One development is the proliferation of technologies that monetize the collection of personal information. Companies are able to target ever closer to the bullseye, which raises serious concerns about whether they’re building profiles of kids. That was part of the driving force to amend COPPA in 2013 to expand the definition of “personal information” to include persistent identifiers used to target ads to children and to hold third parties like advertising networks liable for the illegal collection of kids’ information.

The other major change is the introduction of educational technology devices and apps into the classroom – a development hastened by the COVID-motivated move to remote schooling. Sure, ed tech may have the potential to enhance learning, but at what price? The FTC’s concern is that ed tech doesn’t become a pretext for companies to collect personal information in the classroom and in the home. Parents are understandably concerned about the information ed tech companies are gathering, how they might be using it, and the extent to which it might be shared with third parties. What’s more, many Moms and Dads are troubled by the extent to which ed tech could make their kids a captive audience for advertisers.

What about a system of notice and consent? Permission slips may work for field trips to the zoo, but they seem ill-suited in this context.

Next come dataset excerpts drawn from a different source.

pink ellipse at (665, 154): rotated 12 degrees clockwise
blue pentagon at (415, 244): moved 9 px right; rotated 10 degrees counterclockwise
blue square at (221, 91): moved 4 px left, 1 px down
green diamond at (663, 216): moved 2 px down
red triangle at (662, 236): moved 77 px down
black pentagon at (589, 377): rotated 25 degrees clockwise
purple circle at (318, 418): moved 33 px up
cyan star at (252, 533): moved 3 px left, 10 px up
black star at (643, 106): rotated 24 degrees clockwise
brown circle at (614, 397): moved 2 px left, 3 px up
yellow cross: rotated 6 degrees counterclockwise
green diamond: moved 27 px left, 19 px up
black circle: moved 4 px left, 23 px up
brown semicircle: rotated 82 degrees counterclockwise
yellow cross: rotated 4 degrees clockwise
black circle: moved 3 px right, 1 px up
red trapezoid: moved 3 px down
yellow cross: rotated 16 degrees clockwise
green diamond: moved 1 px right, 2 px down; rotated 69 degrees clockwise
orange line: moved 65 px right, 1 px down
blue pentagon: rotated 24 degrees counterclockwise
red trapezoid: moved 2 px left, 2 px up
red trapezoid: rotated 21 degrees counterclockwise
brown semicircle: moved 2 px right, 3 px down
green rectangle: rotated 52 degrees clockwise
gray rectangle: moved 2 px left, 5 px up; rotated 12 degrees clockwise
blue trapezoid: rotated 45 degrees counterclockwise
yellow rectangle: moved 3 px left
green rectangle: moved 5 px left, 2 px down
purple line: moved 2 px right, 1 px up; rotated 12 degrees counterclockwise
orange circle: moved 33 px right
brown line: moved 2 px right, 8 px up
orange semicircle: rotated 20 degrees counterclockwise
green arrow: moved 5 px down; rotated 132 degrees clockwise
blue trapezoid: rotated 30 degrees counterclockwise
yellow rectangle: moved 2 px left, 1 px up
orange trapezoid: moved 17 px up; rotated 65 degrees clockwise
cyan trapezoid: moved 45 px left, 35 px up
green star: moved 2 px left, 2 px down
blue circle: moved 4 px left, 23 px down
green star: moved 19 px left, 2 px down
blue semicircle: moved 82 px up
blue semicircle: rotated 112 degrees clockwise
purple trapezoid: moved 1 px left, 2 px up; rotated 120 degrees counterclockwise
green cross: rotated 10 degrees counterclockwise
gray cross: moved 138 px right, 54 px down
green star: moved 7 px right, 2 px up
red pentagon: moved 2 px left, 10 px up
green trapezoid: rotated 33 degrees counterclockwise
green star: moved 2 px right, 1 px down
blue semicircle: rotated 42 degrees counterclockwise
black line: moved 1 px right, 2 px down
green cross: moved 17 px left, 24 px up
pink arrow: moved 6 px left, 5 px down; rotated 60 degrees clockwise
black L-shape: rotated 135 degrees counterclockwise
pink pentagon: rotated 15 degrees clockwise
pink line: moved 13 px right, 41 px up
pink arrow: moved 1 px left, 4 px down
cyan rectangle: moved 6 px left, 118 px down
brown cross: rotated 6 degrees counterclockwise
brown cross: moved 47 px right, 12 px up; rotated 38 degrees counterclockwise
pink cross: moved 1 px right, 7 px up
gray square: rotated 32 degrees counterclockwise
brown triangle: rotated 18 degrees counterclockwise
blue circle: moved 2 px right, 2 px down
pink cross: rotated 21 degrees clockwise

In enacting COPPA, Congress empowered the FTC to do more than just administer notice and consent procedures. As the Policy Statement makes clear, “The Commission’s COPPA authority demands enforcement of meaningful substantive limitations on operators’ ability to collect, use, and retain children’s data, and requirements to keep that data secure. The Commission intends to fully enforce these requirements – especially in school and learning settings where parents may feel they lack alternatives.”

You’ll want to read the Policy Statement for details, but there’s a fundamental message industry members need to hear. In investigating potential COPPA violations by ed tech providers and other covered online services, the FTC “intends to scrutinize compliance with the full breadth of the substantive prohibitions and requirements of the COPPA Rule and statutory language.” In particular, the FTC will focus on:

  • Prohibition Against Mandatory Collection.  COPPA-covered companies must not condition a child’s participation on the disclosure of more information than is reasonably necessary to participate. For example, if an ed tech business doesn’t need to email students, the company can’t require kids’ email addresses.
  • Use Prohibitions.  COPPA-covered companies are strictly limited in how they can use the personal information collected from kids. For example, operators of ed tech that collect personal information pursuant to school authorization may use it only to provide the requested online education service. Here's how the Policy Statement puts it: In this context, ed tech companies are prohibited from using such information for any commercial purpose, including marketing, advertising, or other commercial purposes unrelated to the provision of the school-requested online service.
  • Retention Prohibitions.  COPPA-covered companies can’t retain personal information collected from kids for longer than is reasonably necessary to fulfill the purpose for which it was collected. That would violate Section 310.12 of the COPPA Rule.
  • Security Requirements.  COPPA-covered companies must have procedures to maintain the confidentiality, security, and integrity of children’s personal information. Even absent a data breach, failing to have those procedures in place would violate Section 310.8.

In case an ed tech company is thinking about passing compliance off to school administrators, parents, or others – for example, through contract provisions or terms of service – the Policy Statement makes it clear that’s a hard no. The responsibility to implement strong privacy protections rests squarely on ed tech companies and it’s an obligation they can’t shirk.

The Policy Statement ends where ed tech companies need to begin: “Going forward, the Commission will closely scrutinize the providers of these services and will not hesitate to act where providers fail to meet their legal obligations with respect to children’s privacy.”

The FTC’s Children’s Privacy page offers compliance resources, including Complying with COPPA: Frequently Asked Questions.